Celebrating the state's rich sports legacy

From the Colts to Negro Leagues to duckpin bowling, museum has it all

Baltimore ... Or Less

May 08, 2005|By Ed Waldman | Ed Waldman,Sun Staff

When Mike Gibbons was looking to steal ideas for his new venue, Sports Legends at Camden Yards, he didn't visit only museums that celebrated athletics.

Sure, he went to the National Baseball Hall of Fame in Cooperstown, N.Y., the basketball hall in Springfield, Mass., and the Kentucky Derby museum at Churchill Downs in Louisville. But he also drove down the Baltimore-Washington Parkway to study the Holocaust and Spy museums in Washington. He went to a number of Civil War museums.

"Our goal is that we are trying to build America's top sports museum," Gibbons said, which meant finding ways to try to set it apart.

In a few days, Gibbons should get a sense of how successful he's been.

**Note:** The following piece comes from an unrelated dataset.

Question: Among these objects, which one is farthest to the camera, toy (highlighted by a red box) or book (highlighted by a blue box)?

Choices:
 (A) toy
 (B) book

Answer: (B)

Contractors are scurrying to complete the exhibits -- Gibbons calls them sets -- for the $16 million project's May 14 opening day. Saturday's Preakness Parade will end at the museum's front doors, and dignitaries will cut the ribbon on the 22,000-square-foot facility, housed in historic Camden Station.

Sports Legends has been a dream of Gibbons' since 1983, when he became executive director of the Babe Ruth Birthplace & Museum, located in an Emory Street rowhouse a few blocks away.

The museum got the rights to develop the nearly 150-year-old station, which is owned by the Maryland Stadium Authority, in 1995. But various difficulties stalled the project until 2002. The stadium authority is financing the reconstruction of the station, at a cost of $8.5 million. Gibbons has raised about $6.5 million from private donations -- including $1 million from Orioles owner Peter Angelos -- but still needs to raise another $1 million.

Sports Legends will occupy the basement and first floor of the old train station. The stadium authority is seeking a compatible tenant for the top two floors.

Gibbons thinks it was worth the wait.

"We have a great location, we have a great building, and we have Johnny Unitas and Babe Ruth and Cal Ripken and Ray Lewis," he said. "That ain't bad."

First exhibit on women

Visitors will enter the museum's lobby and buy their tickets at an old-style train station ticket window. They will then board a replica of a B&O Railroad car -- painted in the B&O's colors of blue and light green -- that will seem to rumble as scenery passes by the windows.

Camden Station is the second-oldest train station still standing in the United States (the oldest is in Ellicott City). In addition to celebrating Maryland's sports history, Gibbons said, the museum honors its building's rail heritage.

"One of our missions is to let this building speak to its history," he said.

The first exhibit is a temporary one and will honor Maryland women in sports. It will be narrated by University of Maryland alumna Bonnie Bernstein of CBS Sports and will feature displays on, among others, Terps athletic director Debbie Yow and 1976 Olympic gold-medal figure skater Dorothy Hamill, a Baltimore resident.

From there, visitors will go on to the permanent exhibits. The first celebrates Baltimore-born Ruth and will have artifacts such as the extra-large kimono that was presented to him when he visited Japan in 1934.

The next area is "nine innings of Orioles baseball," and takes visitors from the team's beginnings, through old Oriole Park (which will appear to burn down in the museum the same way it burned down in 1944), through the Memorial Stadium years and to the present.

Displays will include Brooks Robinson's locker from Memorial Stadium, the "2131" banners that hung on the old B&O warehouse when Ripken surpassed Lou Gehrig's consecutive-games streak, and the plastic champagne glasses that Ripken and his wife drank milk from to celebrate the shortstop's 1991 American League MVP award.

"One of the things that we think is very important for our museum -- or any museum -- is to bring real stuff to the public," Gibbons said.

"We realize that one of our primary markets here is youngsters," he said. "We've got to please them, or this ain't going to happen correctly. We want to wow and dazzle them as much as we can."

Negro Leagues history

The tour then moves to the building's basement, which had dirt floors and low ceilings when museum construction began. Some 22 inches of dirt had to be dug out by hand and carried out of the station to lower the floor enough to allow patrons to walk through.

The first exhibit in the basement celebrates Baltimore's Negro Leagues history, with a re-creation of the hotel room that the late Sam Lacy, a sportswriter with Baltimore's Afro-American newspaper, shared with Jackie Robinson when Robinson broke the major league color barrier in 1947. There's also a streetscape from Pennsylvania and North avenues from the 1930s and 1940s showing the importance of baseball to black culture at the time.

After exhibits featuring minor league and amateur baseball, the state's other sports get their due.